Em entrevista hoje, Guedes disse que o país tem um Congresso reformista, um presidente que apoia as reformas e afirmou estar “otimista” com o futuro próximo do país.
“A principal mensagem que eu gostaria de dizer é o seguinte: Como dizia, o Brasil está voltando em V”, explicou.
Em seguida, informou que a equipe econômica está submetendo à apreciação dos líderes no Congresso, com quem ele e Jair Bolsonaro se reuniram hoje, as contribuições para a reforma tributária.
“O Congresso brasileiro é reformista, o presidente está dando apoio às reformas, já mandamos a administrativa e vamos mandar agora a tributária. E o pacto federativo também está entrando. Continuo otimista, o Brasil está reagindo bem”, disse.
Guedes relembrou que, “chegou a pandemia, e fizemos orçamento de guerra, auxílio emergencial”, entre outras medidas. Segundo o ministro, “o Brasil, junto com a China e a Coreia, são as duas ou três economias que estão voltando em V. Eu dizia que o Brasil ia surpreender o mundo”.
Guedes afirmou que a prioridade da equipe econômica é promover a criação de novas vagas de trabalho e ampliar a renda do brasileiro. O ministro destacou ainda a importância da desoneração da folha de pagamento de algumas categorias, a fim de estimular a criação de empregos.
“As prioridades são emprego e renda, retomada do crescimento, dentro do nosso programa de responsabilidade fiscal. Então, vamos ter que buscar. Queremos desonerar, queremos facilitar a criação de empregos? Então, vamos fazer um programa de substituição tributária”, explicou.
Em seguida, continou: “Da mesma forma, queremos criar renda? Sim, então, vamos ter que fazer. Descobrimos 38 milhões de brasileiros, que eram os invisíveis, temos que ajudar essa turma a ser reincorporada no mercado de trabalho. Então, temos que desonerar folha, por isso que a gente precisa de tributos alternativos para ajudar a criar emprego. E renda a mesma coisa”.
Guedes ainda enfatizou a importância de fazer uma retirada gradual do programa de auxílio emergencial. “Vimos a importância do auxílio emergencial.
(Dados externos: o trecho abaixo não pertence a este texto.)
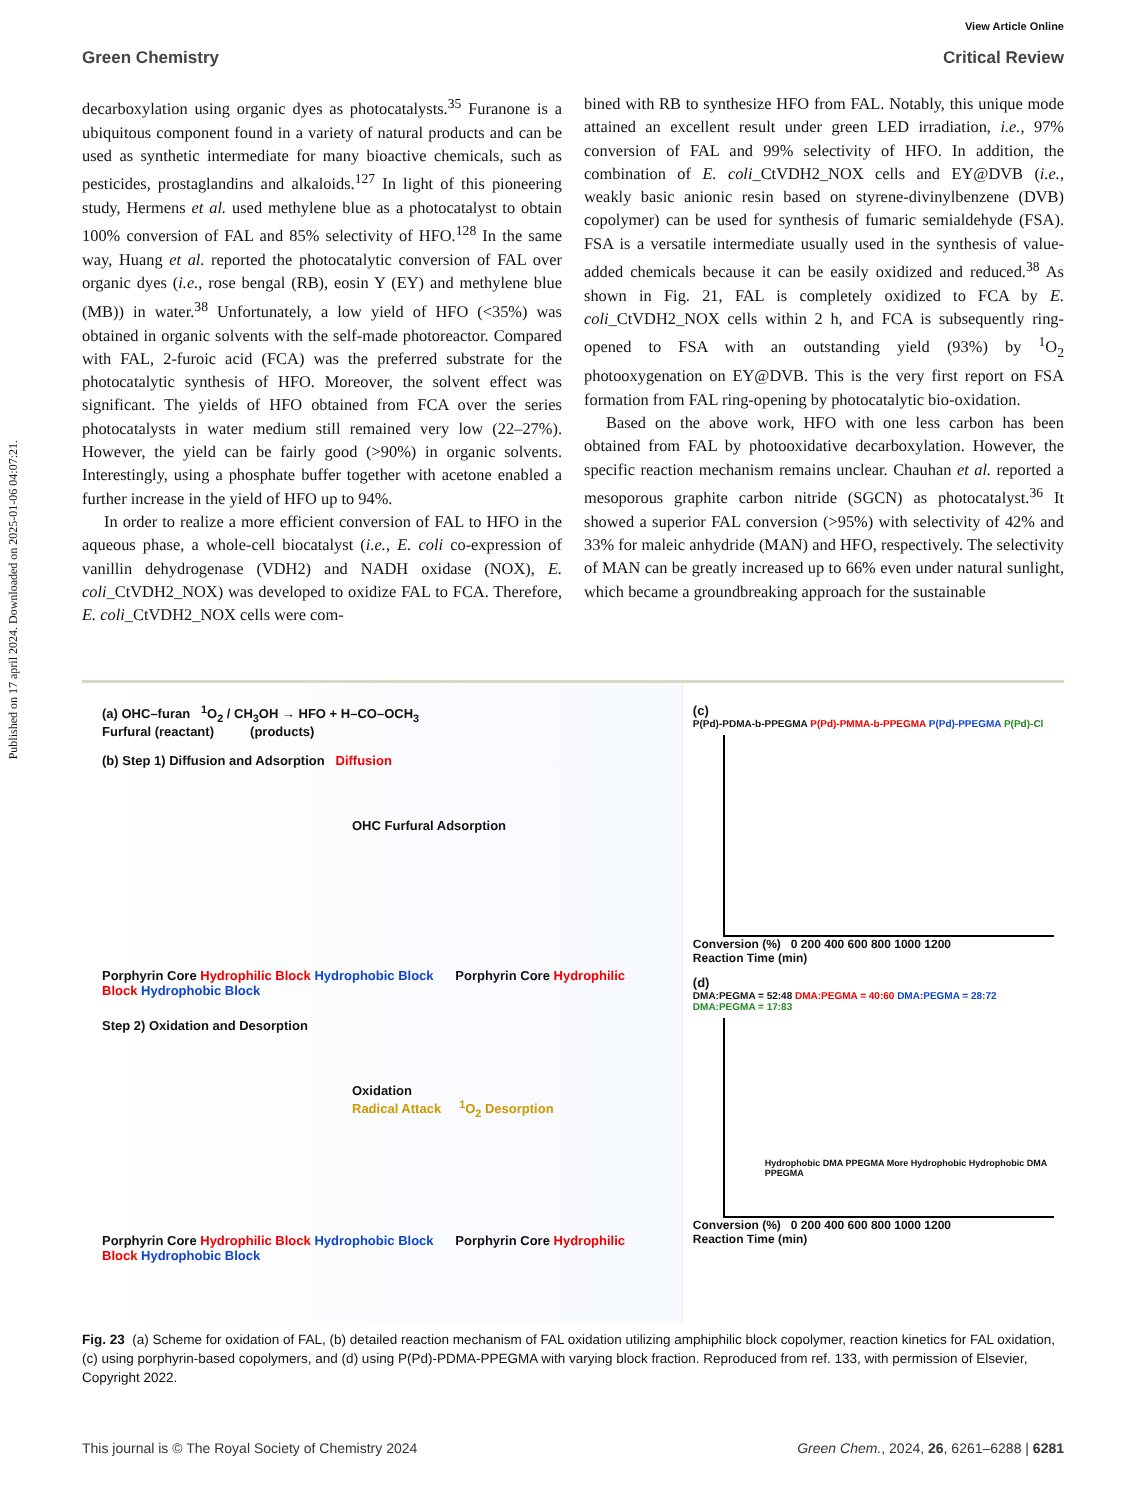Published on 17 april 2024. Downloaded on 2025-01-06 04:07:21.
View Article Online
Green Chemistry Critical Review
decarboxylation using organic dyes as photocatalysts.<sup>35</sup> Furanone is a ubiquitous component found in a variety of natural products and can be used as synthetic intermediate for many bioactive chemicals, such as pesticides, prostaglandins and alkaloids.<sup>127</sup> In light of this pioneering study, Hermens et al. used methylene blue as a photocatalyst to obtain 100% conversion of FAL and 85% selectivity of HFO.<sup>128</sup> In the same way, Huang et al. reported the photocatalytic conversion of FAL over organic dyes (i.e., rose bengal (RB), eosin Y (EY) and methylene blue (MB)) in water.<sup>38</sup> Unfortunately, a low yield of HFO (<35%) was obtained in organic solvents with the self-made photoreactor. Compared with FAL, 2-furoic acid (FCA) was the preferred substrate for the photocatalytic synthesis of HFO. Moreover, the solvent effect was significant. The yields of HFO obtained from FCA over the series photocatalysts in water medium still remained very low (22–27%). However, the yield can be fairly good (>90%) in organic solvents. Interestingly, using a phosphate buffer together with acetone enabled a further increase in the yield of HFO up to 94%.
In order to realize a more efficient conversion of FAL to HFO in the aqueous phase, a whole-cell biocatalyst (i.e., E. coli co-expression of vanillin dehydrogenase (VDH2) and NADH oxidase (NOX), E. coli_CtVDH2_NOX) was developed to oxidize FAL to FCA. Therefore, E. coli_CtVDH2_NOX cells were com-
bined with RB to synthesize HFO from FAL. Notably, this unique mode attained an excellent result under green LED irradiation, i.e., 97% conversion of FAL and 99% selectivity of HFO. In addition, the combination of E. coli_CtVDH2_NOX cells and EY@DVB (i.e., weakly basic anionic resin based on styrene-divinylbenzene (DVB) copolymer) can be used for synthesis of fumaric semialdehyde (FSA). FSA is a versatile intermediate usually used in the synthesis of value-added chemicals because it can be easily oxidized and reduced.<sup>38</sup> As shown in Fig. 21, FAL is completely oxidized to FCA by E. coli_CtVDH2_NOX cells within 2 h, and FCA is subsequently ring-opened to FSA with an outstanding yield (93%) by <sup>1</sup>O<sub>2</sub> photooxygenation on EY@DVB. This is the very first report on FSA formation from FAL ring-opening by photocatalytic bio-oxidation.
Based on the above work, HFO with one less carbon has been obtained from FAL by photooxidative decarboxylation. However, the specific reaction mechanism remains unclear. Chauhan et al. reported a mesoporous graphite carbon nitride (SGCN) as photocatalyst.<sup>36</sup> It showed a superior FAL conversion (>95%) with selectivity of 42% and 33% for maleic anhydride (MAN) and HFO, respectively. The selectivity of MAN can be greatly increased up to 66% even under natural sunlight, which became a groundbreaking approach for the sustainable
(a) OHC–furan <sup>1</sup>O<sub>2</sub> / CH<sub>3</sub>OH → HFO + H–CO–OCH<sub>3</sub>
Furfural (reactant) (products)
(b) Step 1) Diffusion and Adsorption Diffusion
OHC Furfural Adsorption
Porphyrin Core Hydrophilic Block Hydrophobic Block Porphyrin Core Hydrophilic Block Hydrophobic Block
Step 2) Oxidation and Desorption
Oxidation
Radical Attack <sup>1</sup>O<sub>2</sub> Desorption
Porphyrin Core Hydrophilic Block Hydrophobic Block Porphyrin Core Hydrophilic Block Hydrophobic Block
(c)
P(Pd)-PDMA-b-PPEGMA P(Pd)-PMMA-b-PPEGMA P(Pd)-PPEGMA P(Pd)-Cl
Conversion (%) 0 200 400 600 800 1000 1200
Reaction Time (min)
(d)
DMA:PEGMA = 52:48 DMA:PEGMA = 40:60 DMA:PEGMA = 28:72 DMA:PEGMA = 17:83
Hydrophobic DMA PPEGMA More Hydrophobic Hydrophobic DMA PPEGMA
Conversion (%) 0 200 400 600 800 1000 1200
Reaction Time (min)
Fig. 23 (a) Scheme for oxidation of FAL, (b) detailed reaction mechanism of FAL oxidation utilizing amphiphilic block copolymer, reaction kinetics for FAL oxidation, (c) using porphyrin-based copolymers, and (d) using P(Pd)-PDMA-PPEGMA with varying block fraction. Reproduced from ref. 133, with permission of Elsevier, Copyright 2022.
This journal is © The Royal Society of Chemistry 2024 Green Chem., 2024, 26, 6261–6288 | 6281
Como isso ajudou a manter o Brasil respirando e atravessando essa onda da crise. Temos que fazer essa aterrisagem suave do programa de auxílio emergencial que é exatamente o que estamos estudando”, disse.
Ao lado do líder do governo na Câmara, deputado Ricardo Barros (PP-PR), o ministro aproveitou para acenar à classe política, a quem fez elogios.
“[Eu dizia] Que o nosso Congresso estava ativo, trabalhando durante a pandemia. Avançamos em várias reformas, saneamento, gás natural. Estamos com agenda de setor elétrico, privatização de Correios. Então, nós estamos seguindo o que tinha sido combinado antes. O pacto federativo é a devolução dos orçamentos públicos à classe política brasileira. É ela quem decide”, destacou.
Como exemplo, citou os avanços para a Saúde e a Educação em 2020. “Como o Brasil está mais protegido? Com uma indexação de 1,6% do IPCA [inflação oficial] para a saúde brasileira ou a classe política que desenhou junto com o governo os programas de emergência e R$ 800 bilhões nós jogamos para proteger a saúde dos brasileiros? Quer dizer, a ação política é muito mais importante do que um ‘dinheirinho carimbado’ que corrige em 1,60%. […] A classe política está recuperando a decisão sobre os orçamentos públicos”, decretou.